White Papers

12 Deep Learning Inferencing with Mipsology using Xilinx ALVEO™ on Dell EMC Infrastructure
Evaluation Results
Ease of use
Switching from CPU/GPU to Zebra running on an ALVEO board deployed for inference was
surprisingly simple, carried out via a single Linux command. No FPGA tools or knowledge was
necessary.
During the evaluation, eight neural networks were executed without any changes, proving that
the Zebra/ALVEO U200 is the most versatile FPGA solution for neural networks.
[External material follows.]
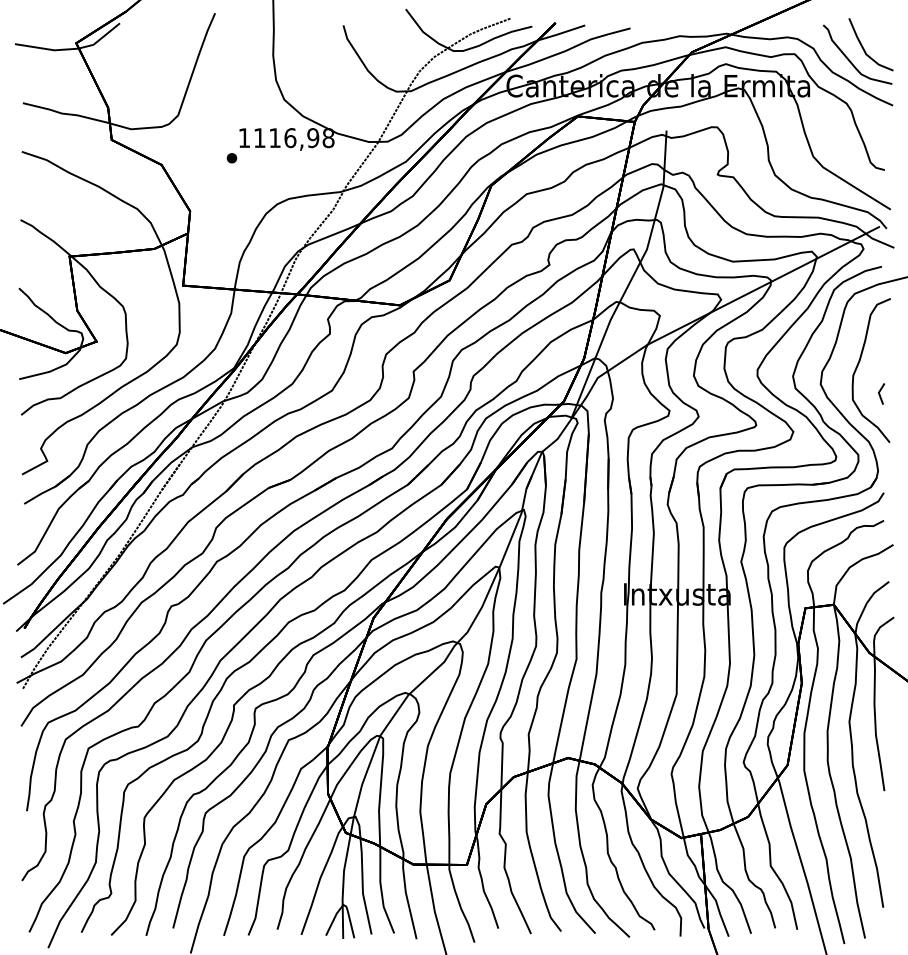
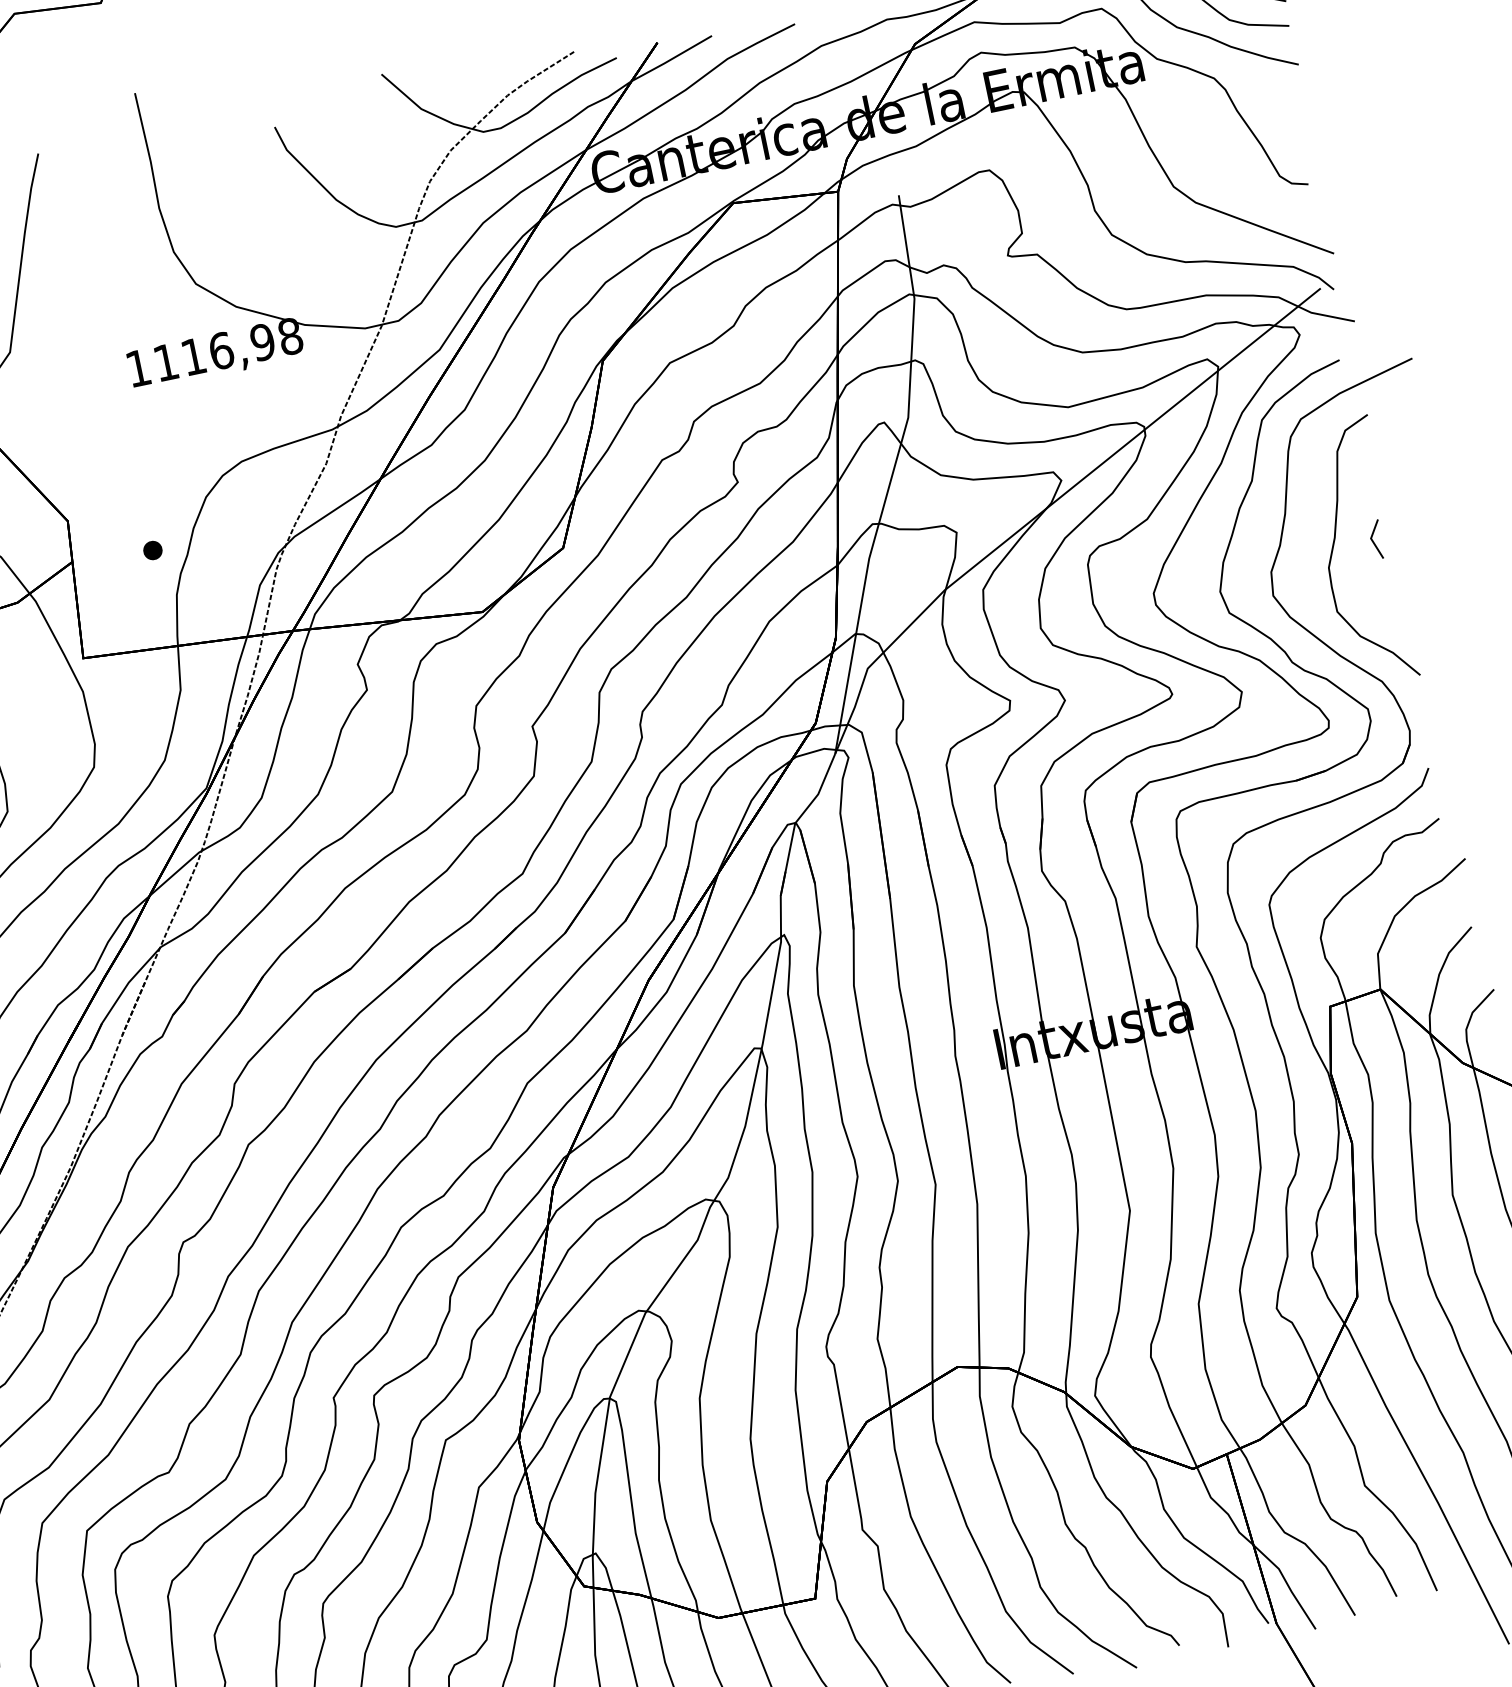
part: (231, 158) -> (152, 551), moved
line: (880, 393) -> (1374, 539), moved

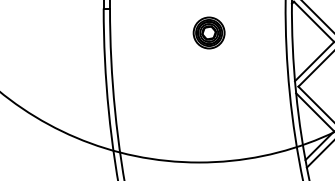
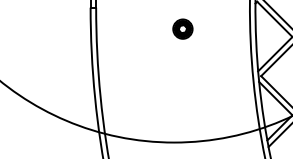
part: (208, 32) -> (182, 28), size x0.71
The application was based on TensorFlow workflow. No change was required to the application,
nor to the neural network, nor to the training, making the transition effortless and free from
engineering resources.
The quantization used did not require any user intervention, which emphasizes the ease-of-use
of Zebra.
Performance
Eight popular neural networks were processed during the evaluation. The performance of each
of them when run on the Zebra mapped on an ALVEO U200 installed in a Dell PowerEdge
R740/R740xd servers is charted in figure 8.
Figure 8. Comparing deep learning models using Mipsology Zebra stack.
Accuracy:
Running the complete set of images from ImageNet, the evaluation showed a difference of
accuracy of less than 1%. For some of the NN the results were better than using FP32.
However, it should be noted that the purpose of the evaluation was not to reproduce the best
accuracy results for each network, rather to compare Zebra against a CPU/GPU solution
running FP32 with no changes to the networks.